Who are some of your favourite Sri Lankan writers? Could you suggest a couple of good reads that haven’t got as much attention as they deserve?
The Sri Lankan writer I most enjoy reading is my brother, Malinda, whose journalism is on par with the most incisive social commentators to be found here in the US. He’s also a poet as is my father. I have enjoyed Michael Ondaatje’s Anil’s Ghost and Running in the Family, and Shyam Selvadurai’s Funny Boy. I also think that Romesh Gunasekera’s Reef was a book that should have got more attention here. Most of the work that is really well written is in Sinhala and I am looking forward to the day that a group like Words Without Borders or another translation-focused body decides to dedicate one of its issues to writing from the subcontinent.

Do you think more competitions or creative writing courses are imperative in increasing the number of good writers and/or improve the quality of writing?
I think that the more competitions there are, the more recognition there will be for good writers. To answer the second part of that, I don’t think the quality of writing can be improved by writing courses if there isn’t a generous and high quality sensibility behind the writing in the first place. The more outwardly focused the writer (i.e., the more connected to the universe in which he or she exists), the better the writing. I don’t necessarily mean that writers need to plunge into thickets of activity at all times, but rather that they need to be concerned in mind and spirit with the predicament of human existence.

In your opinion, what are the essentials of good fiction?
Wouldn’t I be directing a writing program of some sort or raking in the dough some other way if I had the answer to this?! I only know what I like and don’t in a story. I hate, I absolutely HATE stories that are neat and well crafted. When I read a review that says that the writing is “pitch-perfect” I can rest assured that I don’t have to read the book, that it is going to drive me bats with its self-conscious perfections. Sometimes the language can be beautiful, the observations erudite and worthy, and the story still feel like pre-packaged deli meat. I like stories that are edgy and untethered and reveal flashes of gut. I want to feel that the narrator is bursting with the emotional weight of a story, but that the story is one beat ahead of the telling so that it comes out a little messy. I want to feel that there was this story, waiting, until the right person came along to reveal it. The story should be in control, not the writer. Which is not to say that I have mastered the art of writing such stories, only that I love them and aspire to having the good fortune to catch those kinds of stories down the line.

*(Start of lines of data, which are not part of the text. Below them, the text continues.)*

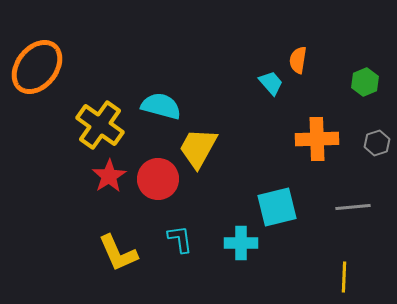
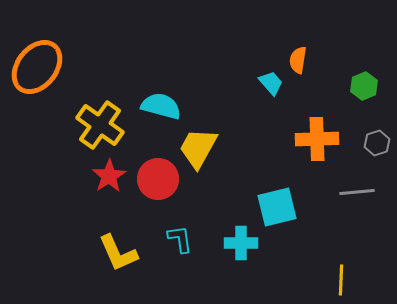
green hexagon: moved 1 px left, 4 px down
gray line: moved 4 px right, 15 px up
yellow line: moved 3 px left, 3 px down
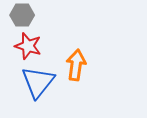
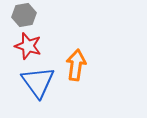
gray hexagon: moved 2 px right; rotated 10 degrees counterclockwise
blue triangle: rotated 15 degrees counterclockwise
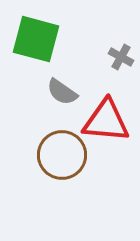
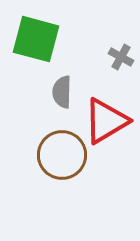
gray semicircle: rotated 56 degrees clockwise
red triangle: rotated 36 degrees counterclockwise
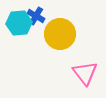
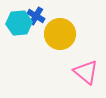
pink triangle: moved 1 px right, 1 px up; rotated 12 degrees counterclockwise
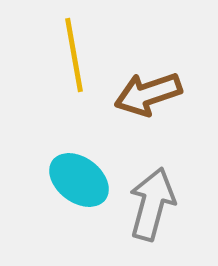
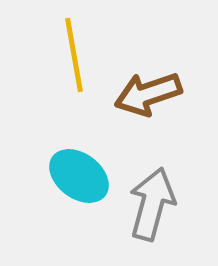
cyan ellipse: moved 4 px up
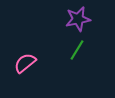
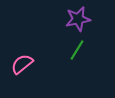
pink semicircle: moved 3 px left, 1 px down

What kinds of books do you read nowadays? Any particular genre, and why?
I don’t read genre fiction (fantasy, romance, science fiction, etc.), but otherwise I read everything. Journals, magazines, newspapers, short fiction, novellas and novels, poetry and nonfiction. I read the text on paper cups, advertisements for summer camps, flyers for performances, bulletin boards, elevator maintenance certificates, everything. It so happens that most of what I’m reading now is the work of good friends; it is a wonderful feeling to share this space (of publications, first books, readings) with them. Right now I’m reading more and more collections of short stories in an effort to write better stories. I am a huge fan of short stories. With regard to that, Andrew Scott’s effort to get word out about short stories via his online site, Andrew’s Book Club, is a laudable thing. There isn’t enough push behind short stories but every writer loves reading them!